The researchers discovered that local gas utilities owned by two companies, Eversource and Avangrid, routinely booked large gas deliveries, then cut orders sharply at the last minute. By then it was too late for anyone else to use the pipeline space, enabling them to limit the amount of gas available to the generators that produce half the region’s electricity.

On 37 cold days, when demand was high, unused pipeline space resulting from the scheduling changes represented about 28% of the daily capacity typically used by gas-fired generators, a big number given the dollars at stake.

Econ 101 teaches what happened next: When supply goes down, prices go up.
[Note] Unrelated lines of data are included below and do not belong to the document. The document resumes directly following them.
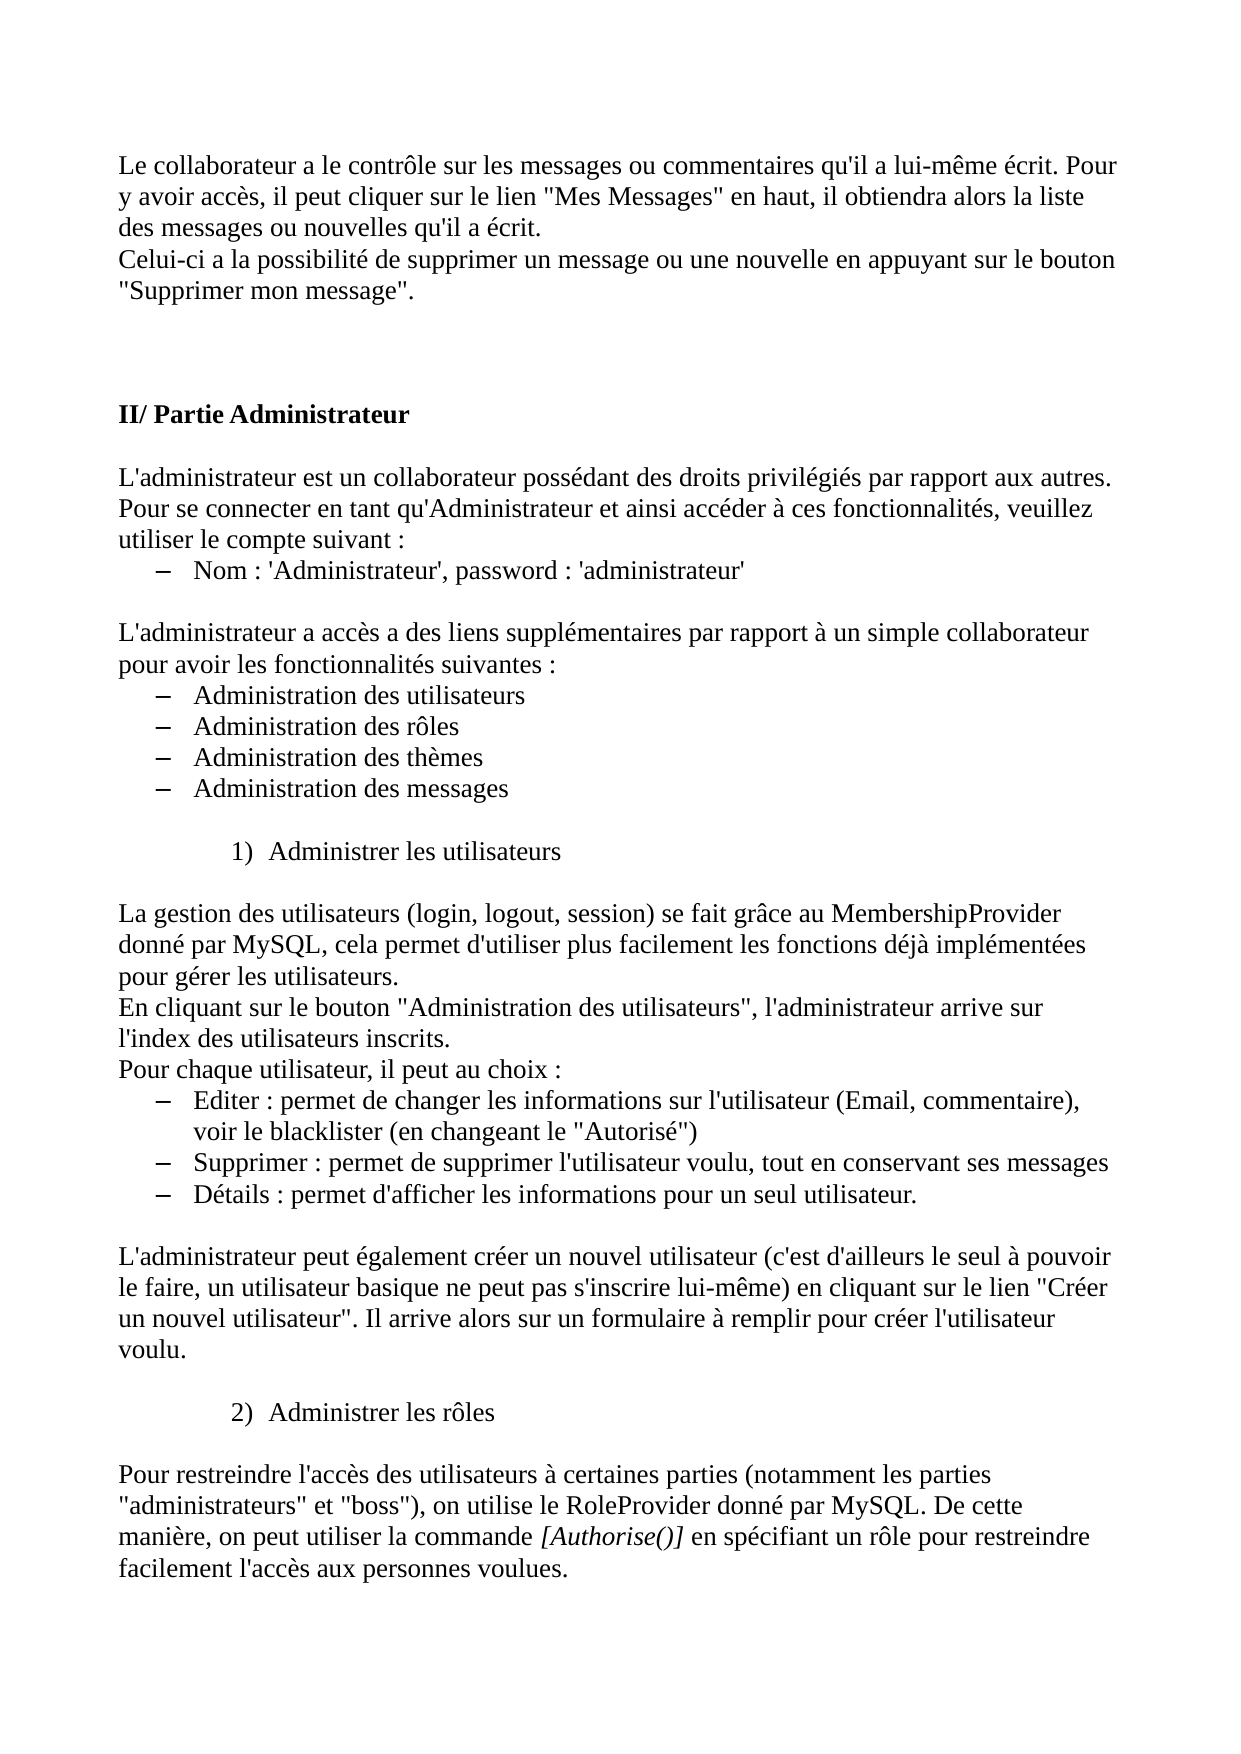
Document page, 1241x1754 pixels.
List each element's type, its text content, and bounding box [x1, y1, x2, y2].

list Administrer les rôles [231, 1396, 1122, 1427]
list Editer : permet de changer les informations sur l'utilisateur (Email, commentaire), voir le blacklister (en changeant le "Autorisé") [156, 1084, 1122, 1147]
list Administration des utilisateurs [156, 679, 1122, 710]
list Administration des messages [156, 773, 1122, 804]
list Administration des rôles [156, 710, 1122, 741]
text L'administrateur peut également créer un nouvel utilisateur (c'est d'ailleurs le seul à pouvoir le faire, un utilisateur basique ne peut pas s'inscrire lui-même) en cliquant sur le lien "Créer un nouvel utilisateur". Il arrive alors sur un formulaire à remplir pour créer l'utilisateur voulu. [118, 1240, 1122, 1365]
list Nom : 'Administrateur', password : 'administrateur' [156, 554, 1122, 585]
text L'administrateur est un collaborateur possédant des droits privilégiés par rapport aux autres. [118, 461, 1122, 492]
list Administrer les utilisateurs [231, 835, 1122, 866]
text L'administrateur a accès a des liens supplémentaires par rapport à un simple collaborateur pour avoir les fonctionnalités suivantes : [118, 617, 1122, 679]
text Celui-ci a la possibilité de supprimer un message ou une nouvelle en appuyant sur le bouton "Supprimer mon message". [118, 243, 1122, 305]
list Détails : permet d'afficher les informations pour un seul utilisateur. [156, 1178, 1122, 1209]
list Administration des thèmes [156, 741, 1122, 773]
text Le collaborateur a le contrôle sur les messages ou commentaires qu'il a lui-même écrit. Pour y avoir accès, il peut cliquer sur le lien "Mes Messages" en haut, il obtiendra alors la liste des messages ou nouvelles qu'il a écrit. [118, 149, 1122, 243]
text Pour restreindre l'accès des utilisateurs à certaines parties (notamment les parties "administrateurs" et "boss"), on utilise le RoleProvider donné par MySQL. De cette manière, on peut utiliser la commande [Authorise()] en spécifiant un rôle pour restreindre facilement l'accès aux personnes voulues. [118, 1458, 1122, 1583]
list Supprimer : permet de supprimer l'utilisateur voulu, tout en conservant ses messages [156, 1147, 1122, 1178]
text II/ Partie Administrateur [118, 398, 1122, 429]
text La gestion des utilisateurs (login, logout, session) se fait grâce au MembershipProvider donné par MySQL, cela permet d'utiliser plus facilement les fonctions déjà implémentées pour gérer les utilisateurs. [118, 897, 1122, 991]
text Pour chaque utilisateur, il peut au choix : [118, 1053, 1122, 1084]
text En cliquant sur le bouton "Administration des utilisateurs", l'administrateur arrive sur l'index des utilisateurs inscrits. [118, 991, 1122, 1053]
text Pour se connecter en tant qu'Administrateur et ainsi accéder à ces fonctionnalités, veuillez utiliser le compte suivant : [118, 492, 1122, 554]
Increases spilled into the wholesale electricity market, boosting average prices about 20% over a three-year period, costing New Englanders an estimated $3.6 billion.

Massachusetts Attorney General Maura Healey is reviewing the findings, Sen. Richard Blumenthal (D., Conn.) asked the Federal Energy Regulatory Commission to open an investigation on the matter, and both the Connecticut Public Utilities Regulatory Authority and the Massachusetts Public Utilities Department are launching inquiries of their own.

Eversource and Avangrid say their actions were intended to ensure a steady supply to their gas customers. Yet nine other gas utility companies taking gas from Algonquin didn’t cancel at the last minute. Whatever their motive, the flawed rules left business and consumers holding the bag.

Developers point to those price spikes as justification to impose the costs of a new $3 billion pipeline on electricity consumers. So far, no electric generator or other large user wants to sign a long-term contract for this capacity, and the developers want their investment to be risk-free. The guaranteed charges to consumers for decades would also lock in gas demand even as cheaper and cleaner sources of energy are gaining market share.

Today’s system is stuck in the past. Until 1987, it wasn’t even legal for pipelines to sell gas to electric generators, and rules dating to the early 1990s still give electricity short shrift, even though the two systems are now heavily interdependent. Fortunately, conditions are starting to look ripe for reform.

In August, Energy Secretary Rick Perry released a report on electricity markets and reliability that was controversial for many reasons, but which highlighted the need for improved interaction between gas and electricity markets. And some pipeline companies now see profit opportunities in more flexible offerings to generators.

Ultimate responsibility rests with FERC, which sets the rules for wholesale energy markets. Bringing the crucial interface between gas and electric markets up to date is a huge opportunity for new appointees to the commission. Fostering contracts to fit generators’ operational needs and improving overall transparency will nurture competition and innovation in the industry, and go a long way toward creating an energy grid that is cleaner, affordable and more reliable."

Mr. Krupp is president of Environmental Defense Fund.